- _Set problem 1_: Please summarize the article about the missing-persons reporting guide in two sentences.
- _Set problem 2_: Write the next part of the article about the missing-persons reporting guide, picking up after its final paragraph.

- _Selected extract_:
That media coverage was the key to their family learning that Huston had been killed by a male acquaintance.

Through the years, community advocates and family members of missing persons have spread awareness about the bias in media coverage. But the Black and Missing Foundation Inc. (BAMFI) co-founders know that there is still urgent work to do. They’ve partnered with the Washington Association of Black Journalists to create The Media Guide for Reporting on Missing Persons, a free resource that newsrooms and communities can use to resolve these cases.

Co-founder Natalie Wilson, who’s been leading the foundation with Derricka Wilson since 2008,  knows the difference that visibility can make in saving lives. 

“If you don’t know someone is missing from your community, how do you spring into action to help find and bring them all home?” she said. “It made sense to partner with WABJ. It made sense to create this guide to really give newsrooms actionable ways to cover cases fairly [and] consistently. And what we want to do is to remove biases, ensure equal attention, and make sure that every story has a chance to be told.”

The guide aims to close the bias gap that prevents Black missing persons from getting the attention their cases deserve. The co-founders said that they aren’t asking for preferential treatment, but for equal media coverage.

“This isn’t a Black issue. It’s not a white issue,” Derrica said. “This is a humanity issue, and families all deserve the same resources.”

The foundation stresses that the first 24 to 48 hours are crucial in missing persons cases. However, they found that many newsrooms didn’t have set practices and guidelines in place for covering these stories.

Natalie approached WABJ President Philip Lewis about partnering on a guide in February. Lewis organized a task force of 11 to collaborate with BAMFI co-founders and board members—including Howard and Derrick Butler, whose sister Pamela Butler went missing in 2008—to create this guide.  

“We wanted to figure out ways that we could collaborate with organizations to kind of help push the work that we wanted to do at WABJ forward, and this was a collaboration that just really made sense,” Lewis said. “According to FBI reporting, almost 40 percent of missing person cases are people of color. And as journalists, what we wanted to make sure we did at WABJ was giving our journalists an opportunity and our members an opportunity to be involved in the community and do work that impacts communities nationwide.”

- _Supplied data_:
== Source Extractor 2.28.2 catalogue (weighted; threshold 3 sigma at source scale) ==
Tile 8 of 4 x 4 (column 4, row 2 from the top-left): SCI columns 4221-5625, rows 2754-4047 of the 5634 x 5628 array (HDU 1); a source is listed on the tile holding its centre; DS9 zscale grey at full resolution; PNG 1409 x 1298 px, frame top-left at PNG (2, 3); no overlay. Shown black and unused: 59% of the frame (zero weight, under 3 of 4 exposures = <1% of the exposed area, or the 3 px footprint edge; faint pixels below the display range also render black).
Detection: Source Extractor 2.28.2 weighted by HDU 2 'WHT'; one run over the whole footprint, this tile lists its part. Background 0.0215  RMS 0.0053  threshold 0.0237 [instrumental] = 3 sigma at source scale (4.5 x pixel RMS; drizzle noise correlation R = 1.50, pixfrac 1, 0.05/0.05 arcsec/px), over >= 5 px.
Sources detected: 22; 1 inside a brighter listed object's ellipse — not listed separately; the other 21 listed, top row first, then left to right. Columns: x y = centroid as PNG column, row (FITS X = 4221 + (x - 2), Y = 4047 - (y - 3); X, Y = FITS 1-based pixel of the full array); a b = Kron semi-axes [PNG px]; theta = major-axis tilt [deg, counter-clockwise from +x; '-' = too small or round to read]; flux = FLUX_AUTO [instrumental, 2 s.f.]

- _Final answer 1_: The Black and Missing Foundation Inc. (BAMFI) has partnered with the Washington Association of Black Journalists to create The Media Guide for Reporting on Missing Persons, a free resource meant to give newsrooms actionable ways to cover missing persons cases fairly and consistently. The guide aims to close the bias gap that keeps Black missing persons from getting the attention their cases deserve, and the co-founders say they are asking for equal coverage, not preferential treatment.

- _Final answer 2_:
Natalie, also a WABJ member, emphasized that it’s not enough to just tell the story of these cases, but also to avoid stereotypical portrayals. The foundation suggests that reporters ask family members for photos and details instead of pulling unflattering pictures and using harmful language.

“We want to humanize this missing individual, because they are mothers, they are fathers, they are our children, who are disappearing at an alarming rate,” she said. “Our girls, when they are victims of sex trafficking, many times they are adultified and they’re not seen as victims. And we are trying to change the narrative so it doesn’t matter their race, their background, their economic status, their education or their prior history, they deserve to be seen with dignity and represented with dignity.”

Since 2008, BAMFI has helped find more than 500 missing individuals. They’ve worked with hundreds of families in the pursuit of finding answers, not closure, Derrica said. That includes Butler. With the help of the foundation, Butler acted with the media quickly and consistently for eight years until the police discovered his sister’s body, as well as a slain wife who had been killed by the same man.

“Every nano second counts. The most important thing is that we get the story out. We keep the story out there, and we paint the person as a person,” he said. “It should not matter what they’re doing or how they’re acting, what they look like. Report the case with some humility and make sure that people understand this person is loved by somebody. Those things need to be done, and we need to do it around the clock.”

Natalie and Derrica hope that people download the media guide and use it in newsrooms, journalism classrooms, and beyond. 

“We’re so much stronger together,” Derrica said. “It takes all of us—law enforcement, the media, and the community—to help find us.”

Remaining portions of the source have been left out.